[[ Data for the task, beginning ]]

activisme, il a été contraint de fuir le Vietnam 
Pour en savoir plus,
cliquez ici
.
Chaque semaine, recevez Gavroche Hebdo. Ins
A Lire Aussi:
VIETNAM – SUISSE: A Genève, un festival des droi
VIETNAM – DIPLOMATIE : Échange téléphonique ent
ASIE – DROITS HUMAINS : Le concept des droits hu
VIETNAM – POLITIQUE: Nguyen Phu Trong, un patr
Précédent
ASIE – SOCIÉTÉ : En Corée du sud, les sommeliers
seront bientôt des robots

[[ Data for the task, end ]]

• Task objective: The answer must be the full data, repeated word for word.

• Result of this task:
activisme, il a été contraint de fuir le Vietnam 
Pour en savoir plus,
cliquez ici
.
Chaque semaine, recevez Gavroche Hebdo. Ins
A Lire Aussi:
VIETNAM – SUISSE: A Genève, un festival des droi
VIETNAM – DIPLOMATIE : Échange téléphonique ent
ASIE – DROITS HUMAINS : Le concept des droits hu
VIETNAM – POLITIQUE: Nguyen Phu Trong, un patr
Précédent
ASIE – SOCIÉTÉ : En Corée du sud, les sommeliers
seront bientôt des robots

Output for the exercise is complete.